The U.S. Navy is ramping up its efforts to harvest energy from the ocean with a new research project slated for its Kaneohe Bay, Hawaii wave power test facility. The new project promises to open up a raft of new opportunities for companies that are developing ocean power technologies, because it is driven by private sector innovation rather than deploying in-house research.
The current phase, which partners the Navy with funding from the Department of Energy, involves selecting contractors that will deploy buoys designed to capture energy from the motion of ocean waves and convert it to electricity.
A brief history of federal funding for ocean energy
Though the Navy’s alternative energy programs under President Obama are encountering criticism from certain legislators, the Kaneohe Bay facility is a bipartisan operation that predates the Obama Administration. It was constructed by the Naval Facilities Engineering Command (NAVFAC) in 2003, back when President Bush was Commander-in-Chief.
By June 2004, a demonstration-scale wave energy buoy was deployed at the site, known as the Wave Energy Test Site, under an ongoing research project that has partnered the Navy with the University of Hawaii’s National Marine Renewable Energy Center.
The buoy, developed by the company Ocean Power Technologies, is a 40 kilowatt device situated in waters about 100 feet deep. It operates by the up-and-down motion of waves, which drives an onboard generator. The electricity is transmitted to shore by cable.
Expanding the Navy's ocean energy research
The new project aims to develop wave energy buoys with a commercial scale capacity in the range of 300 to 500 kilowatts. These larger buoys will be positioned at greater depths and will require a new permitting process, as well as re-equipping the test center with new moorings and cables.

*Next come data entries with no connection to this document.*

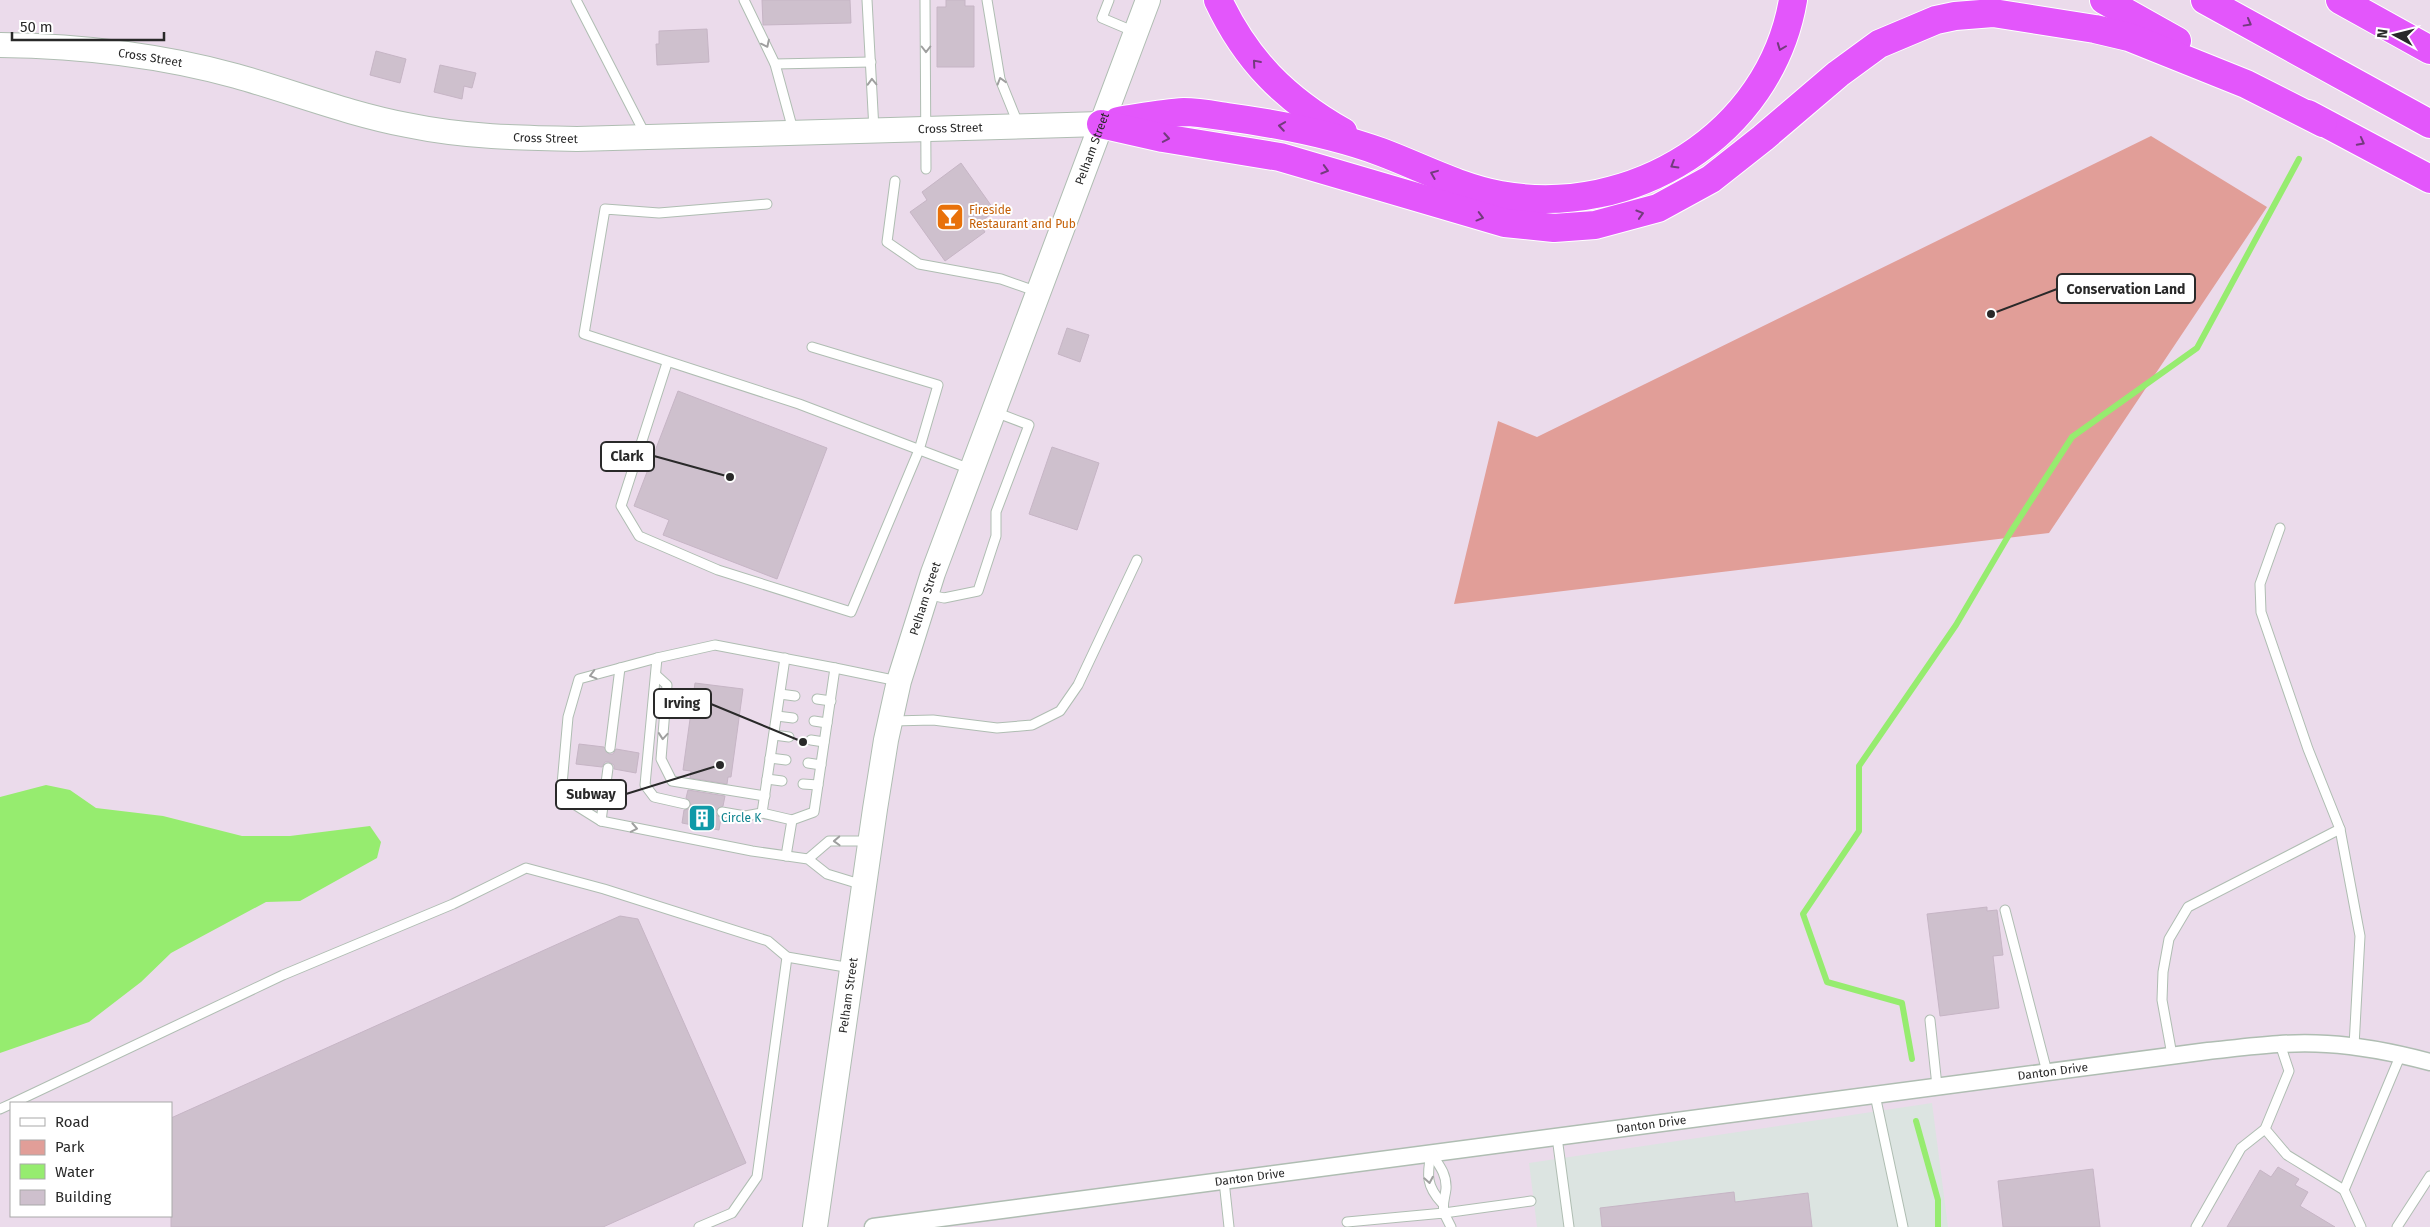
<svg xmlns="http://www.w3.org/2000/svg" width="2430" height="1227" font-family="'Fira Sans',sans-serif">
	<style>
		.industrial { fill: #dce4e1 }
		.green { fill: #e19e98 }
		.water { fill: #96ec6f }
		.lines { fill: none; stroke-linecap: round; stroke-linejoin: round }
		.stream { stroke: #96ec6f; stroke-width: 6 }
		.building { fill: #cec0cd; stroke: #c6b5c5 }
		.lane-casing { stroke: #afbdb2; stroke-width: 11 }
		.street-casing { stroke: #afbdb2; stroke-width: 19 }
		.secondary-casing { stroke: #afbdb2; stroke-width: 26 }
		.highway-casing { stroke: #fff; stroke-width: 30 }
		.lane { stroke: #fff; stroke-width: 9 }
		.street { stroke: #fff; stroke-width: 16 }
		.secondary { stroke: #fff; stroke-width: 24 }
		.highway { stroke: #e356fb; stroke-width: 28 }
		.oneway { stroke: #733b7d }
		.oneway2 { stroke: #9f9f9f }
		.labels { text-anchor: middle; stroke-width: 4; stroke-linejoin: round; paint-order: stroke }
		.street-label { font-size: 12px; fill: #292929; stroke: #fff }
		.food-label { font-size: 12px; fill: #c56008; stroke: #fff; text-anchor: start }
		.culture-label { font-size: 12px; fill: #0d838f; stroke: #fff; text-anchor: start }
		.leader { fill: none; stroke: #292929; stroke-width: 2 }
		.callout-dot { fill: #292929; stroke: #fff; stroke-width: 2 }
		.callout { fill: #fff; stroke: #292929; stroke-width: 2 }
		.callout-label { font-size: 14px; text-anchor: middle; font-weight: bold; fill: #292929 }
	</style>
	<rect width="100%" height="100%" fill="#ebdbeb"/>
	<polygon class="industrial" points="1932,1103 1948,1227 1537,1227 1529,1163"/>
	<polygon class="green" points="2151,136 2267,207 2049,533 1454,604 1498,421 1537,437"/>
	<polygon class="water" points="46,785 70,790 96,808 163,816 242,836 290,836 370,826 381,842 377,858 300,901 266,902 171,953 141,982 89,1022 0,1053 0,797"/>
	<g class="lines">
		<g class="stream">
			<polyline points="1912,1059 1902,1003 1827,982 1803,914 1859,831 1859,766 1956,625 2010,533 2072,437 2197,348 2299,159"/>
			<polyline points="1916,1121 1938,1200 1938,1227"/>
		</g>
	</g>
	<g class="building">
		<polygon points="762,0 850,0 851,23 763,25"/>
		<polygon points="946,0 965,0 965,6 974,6 974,67 937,67 937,7 946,7"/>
		<polygon points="707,29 709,62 657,65 656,44 659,44 659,31"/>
		<polygon points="376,51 406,59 400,83 370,75"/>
		<polygon points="440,65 476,73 472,88 464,86 462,99 434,92"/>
		<polygon points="961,163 995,211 979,223 985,232 945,261 910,212 927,200 922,192"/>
		<polygon points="1067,328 1089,335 1080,362 1058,354"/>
		<polygon points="678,391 827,448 777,579 663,535 669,520 634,506"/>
		<polygon points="1052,447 1099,463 1077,530 1029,514"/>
		<polygon points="695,683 743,689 731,777 728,777 727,784 690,778 691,771 683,770"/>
		<polygon points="579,744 604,747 609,754 613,754 616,749 639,753 636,773 614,769 614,765 609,762 605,762 602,767 576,764"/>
		<polygon points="688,790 725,796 723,806 716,810 716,815 721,818 719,830 682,823 684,810 689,809 691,805 686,798"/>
		<polygon points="1987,907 1987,911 1997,910 2003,955 1993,956 1999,1008 1940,1016 1927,914"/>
		<polygon points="620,916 638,919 746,1163 603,1227 171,1227 171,1118"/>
		<polygon points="2278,1167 2299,1179 2295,1185 2308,1192 2300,1206 2335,1227 2227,1227 2260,1170 2271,1177"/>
		<polygon points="2093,1169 2100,1227 2003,1227 1998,1181"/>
		<polygon points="1734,1192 1735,1202 1808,1193 1812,1227 1602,1227 1600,1208"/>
	</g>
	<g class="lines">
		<g class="lane-casing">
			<g id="lane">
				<polyline points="576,0 645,134"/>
				<polyline points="744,0 775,64 793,130"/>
				<polyline points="867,0 874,130"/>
				<polyline points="925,0 926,169"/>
				<polyline points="987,0 1000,79 1019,126"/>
				<polyline points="1109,0 1102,18 1135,32"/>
				<polyline points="775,64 871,62"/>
				<polyline points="895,181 887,242 919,264 1001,279 1038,292"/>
				<polyline points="767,204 659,213 605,209 584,334 799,404 970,469"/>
				<polyline points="667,363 621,506 639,536 718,570 851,612 919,450 938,385 812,347"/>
				<polyline points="2280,528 2260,584 2261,612 2308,749 2340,829"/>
				<polyline points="926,594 944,598 978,591 996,536 996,512 1029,425 995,412"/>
				<polyline points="657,658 645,785 654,797 685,804"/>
				<polyline points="785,658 762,813 792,820 814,812 835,668 898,681"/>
				<polyline points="835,668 715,645 657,658 579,679 568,717 561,796 601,821 752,851 808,859 827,874 863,885"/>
				<polyline points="656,675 667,685 661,759 672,781 765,796"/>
				<polyline points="780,694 795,696"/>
				<polyline points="817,699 831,701"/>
				<polyline points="777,716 793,718"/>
				<polyline points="814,721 827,723"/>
				<polyline points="893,721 933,720 997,728 1032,725 1060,711 1078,685 1137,560"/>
				<polyline points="774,735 789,737"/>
				<polyline points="811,740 824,742"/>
				<polyline points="610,748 620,668"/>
				<polyline points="770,758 786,760"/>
				<polyline points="808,763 821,765"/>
				<polyline points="767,779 782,781"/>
				<polyline points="803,784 818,785"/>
				<polyline points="722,812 745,816 762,813"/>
				<polyline points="601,821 608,768"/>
				<polyline points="786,856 792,820"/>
				<polyline points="808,859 829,841 869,841"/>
				<polyline points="2005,910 2047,1072"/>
				<polyline points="1930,1020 1937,1086"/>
				<polyline points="2172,1055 2162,1000 2163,972 2169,939 2188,907 2340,829 2360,936 2354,1046"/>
				<polyline points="1875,1095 1903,1227"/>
				<polyline points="13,1103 283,975 453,904 526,868 604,889 768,941 787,957 851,968"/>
				<polyline points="0,1109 11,1104"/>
				<polyline points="2265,1129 2287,1155 2344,1190 2401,1054"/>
				<polyline points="1557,1137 1569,1227"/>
				<path d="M1431 1153C1439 1165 1447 1174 1446 1189 1445 1198 1442 1203 1444 1213L1531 1201"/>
				<path d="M1431 1153C1427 1175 1426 1186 1442 1203"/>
				<polyline points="1224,1181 1229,1227"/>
				<polyline points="2344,1190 2361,1227"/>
				<polyline points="1347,1222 1444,1213 1451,1227"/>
				<polyline points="699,1227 732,1213 757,1177 787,957"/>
				<polyline points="2196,1227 2241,1148 2265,1129 2289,1071 2280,1044"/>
				<polyline points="2397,1227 2430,1176"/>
			</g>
		</g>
		<g class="street-casing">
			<g id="street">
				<path id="s1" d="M873 1227 2208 1051C2247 1047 2288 1041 2327 1044 2363 1046 2396 1053 2430 1062"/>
			</g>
		</g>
		<g class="secondary-casing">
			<g id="secondary">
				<path id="s2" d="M0 45C79 46 160 55 236 76 293 92 349 114 407 125 464 137 520 138 577 139L1101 124"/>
				<path id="s3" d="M815 1227 875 809 886 740 899 681 933 573 1148 0"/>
			</g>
		</g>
		<g class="highway-casing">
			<g id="highway">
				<path d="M1218 0C1246 60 1285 99 1343 132"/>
				<polyline points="2104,0 2177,41"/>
				<polyline points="2205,0 2430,124"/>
				<polyline points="2340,0 2430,50"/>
				<polyline points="2308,114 2430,179"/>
				<path d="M1118 121C1139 118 1162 113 1184 112 1198 112 1214 115 1227 117 1279 124 1332 134 1381 152 1421 167 1458 187 1500 195 1632 219 1770 135 1793 0"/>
				<polyline points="1101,124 1163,138 1280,157 1505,223 1554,228 1595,225 1658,208 1711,179 1763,138 1838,74 1879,44 1936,20 1955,16 1993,13 2095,29 2129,37 2246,84 2323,123"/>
			</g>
		</g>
		<use href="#lane" class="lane"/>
		<use href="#street" class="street"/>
		<use href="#secondary" class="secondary"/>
		<use href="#highway" class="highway"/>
	</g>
	<defs><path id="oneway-chevron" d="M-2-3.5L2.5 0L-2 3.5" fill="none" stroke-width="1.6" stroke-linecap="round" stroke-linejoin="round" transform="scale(1.25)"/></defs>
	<g class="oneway">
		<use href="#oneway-chevron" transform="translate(2248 23) rotate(29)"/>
		<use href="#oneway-chevron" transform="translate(1781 47) rotate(111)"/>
		<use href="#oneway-chevron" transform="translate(1256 63) rotate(-131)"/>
		<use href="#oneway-chevron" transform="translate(1282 126) rotate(-171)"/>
		<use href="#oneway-chevron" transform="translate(1166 138) rotate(10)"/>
		<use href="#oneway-chevron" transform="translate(2361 142) rotate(28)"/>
		<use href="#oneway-chevron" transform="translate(1674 165) rotate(149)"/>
		<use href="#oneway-chevron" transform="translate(1325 170) rotate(16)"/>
		<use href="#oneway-chevron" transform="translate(1434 174) rotate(-158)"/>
		<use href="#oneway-chevron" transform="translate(1640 214) rotate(-17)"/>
		<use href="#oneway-chevron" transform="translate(1480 217) rotate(15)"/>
	</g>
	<g class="oneway2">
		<use href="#oneway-chevron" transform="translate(766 44) rotate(64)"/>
		<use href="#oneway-chevron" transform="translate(926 49) rotate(90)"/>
		<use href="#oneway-chevron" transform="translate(1001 81) rotate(-107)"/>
		<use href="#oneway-chevron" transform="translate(872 82) rotate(-92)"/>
		<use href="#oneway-chevron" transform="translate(593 675) rotate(165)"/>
		<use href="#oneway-chevron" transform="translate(663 736) rotate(95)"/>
		<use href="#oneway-chevron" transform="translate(634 828) rotate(11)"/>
		<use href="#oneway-chevron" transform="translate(837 841) rotate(178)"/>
		<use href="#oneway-chevron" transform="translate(1429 1180) rotate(80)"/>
	</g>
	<defs>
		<g id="bar-square" transform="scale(1.4375)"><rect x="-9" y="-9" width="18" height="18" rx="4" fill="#e8710a" stroke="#fff"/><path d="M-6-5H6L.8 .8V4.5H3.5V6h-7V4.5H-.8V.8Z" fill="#fff"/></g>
		<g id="building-square" transform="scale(1.4375)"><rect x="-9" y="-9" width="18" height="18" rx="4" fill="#0f9aa8" stroke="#fff"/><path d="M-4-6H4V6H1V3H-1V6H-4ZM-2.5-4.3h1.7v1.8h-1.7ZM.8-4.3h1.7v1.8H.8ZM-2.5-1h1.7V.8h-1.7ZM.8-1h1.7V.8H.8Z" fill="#fff"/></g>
	</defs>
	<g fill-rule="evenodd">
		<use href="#bar-square" x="950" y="217"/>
		<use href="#building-square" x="702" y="818"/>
	</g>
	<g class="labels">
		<g class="street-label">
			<text dy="4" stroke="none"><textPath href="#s2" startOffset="151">Cross Street</textPath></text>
			<text dy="4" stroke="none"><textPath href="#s2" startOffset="961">Cross Street</textPath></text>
			<text dy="4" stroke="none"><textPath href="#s2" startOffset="556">Cross Street</textPath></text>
			<text dy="4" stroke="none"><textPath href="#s3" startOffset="1119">Pelham Street</textPath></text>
			<text dy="4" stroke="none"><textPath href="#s3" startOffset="639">Pelham Street</textPath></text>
			<text dy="4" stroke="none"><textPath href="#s3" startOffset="234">Pelham Street</textPath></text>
			<text dy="4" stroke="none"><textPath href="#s1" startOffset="1190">Danton Drive</textPath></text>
			<text dy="4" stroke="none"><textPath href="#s1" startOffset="785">Danton Drive</textPath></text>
			<text dy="4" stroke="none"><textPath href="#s1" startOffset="380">Danton Drive</textPath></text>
		</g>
		<g class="food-label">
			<text x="969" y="214">Fireside<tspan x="969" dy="14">Restaurant and Pub</tspan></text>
		</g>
		<g class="culture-label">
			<text x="721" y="822">Circle K</text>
		</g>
	</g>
	<path class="leader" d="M1991 314L2057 289M730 477L654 456M803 742L711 704M720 765L626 794"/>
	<g class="callout-dot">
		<circle cx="1991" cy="314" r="5"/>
		<circle cx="730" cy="477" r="5"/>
		<circle cx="803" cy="742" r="5"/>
		<circle cx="720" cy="765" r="5"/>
	</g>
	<g class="callout">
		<rect x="2057" y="274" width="138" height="29" rx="5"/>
		<rect x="601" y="442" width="53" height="29" rx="5"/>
		<rect x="654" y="689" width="57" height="29" rx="5"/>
		<rect x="556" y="780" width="70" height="29" rx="5"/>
	</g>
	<g class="callout-label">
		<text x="2126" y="294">Conservation Land</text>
		<text x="627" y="461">Clark</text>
		<text x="682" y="708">Irving</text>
		<text x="591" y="799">Subway</text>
	</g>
	<rect x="10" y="1102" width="162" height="115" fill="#ffffff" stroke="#a9a9a9"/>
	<rect x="20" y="1118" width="25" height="8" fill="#ffffff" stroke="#a9a9a9"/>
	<text x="55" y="1127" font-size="15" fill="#292929">Road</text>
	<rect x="20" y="1140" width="25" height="15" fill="#e19e98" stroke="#a9a9a9"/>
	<text x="55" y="1152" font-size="15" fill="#292929">Park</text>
	<rect x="20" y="1164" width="25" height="15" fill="#96ec6f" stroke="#a9a9a9"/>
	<text x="55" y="1177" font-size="15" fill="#292929">Water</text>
	<rect x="20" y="1190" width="25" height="15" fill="#cec0cd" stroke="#a9a9a9"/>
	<text x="55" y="1202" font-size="15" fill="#292929">Building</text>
	<g transform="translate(2395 35) rotate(277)" stroke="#ffffff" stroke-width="4" paint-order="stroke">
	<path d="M0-4L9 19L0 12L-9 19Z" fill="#292929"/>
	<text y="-8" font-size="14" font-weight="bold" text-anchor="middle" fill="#292929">N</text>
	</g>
	<path d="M12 32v8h152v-8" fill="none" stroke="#292929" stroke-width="2.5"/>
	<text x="20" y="32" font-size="15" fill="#292929" stroke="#ffffff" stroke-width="4" paint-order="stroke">50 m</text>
</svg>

At a recent NAVFAC conference introducing new ocean energy technology from dozens of contractors that are vying for inclusion in the project, NAVFAC Pacific Vice Commander Capt. Pete Lynch explained: “The Navy is committed to reducing our dependence on fossil fuels and is leading the way on the development of viable, renewable energy sources. NAVFAC Pacific is working on ways to make the Navy's shore infrastructure more energy independent and strengthen our energy security position. The ocean is an untapped resource and possible source of renewable energy.”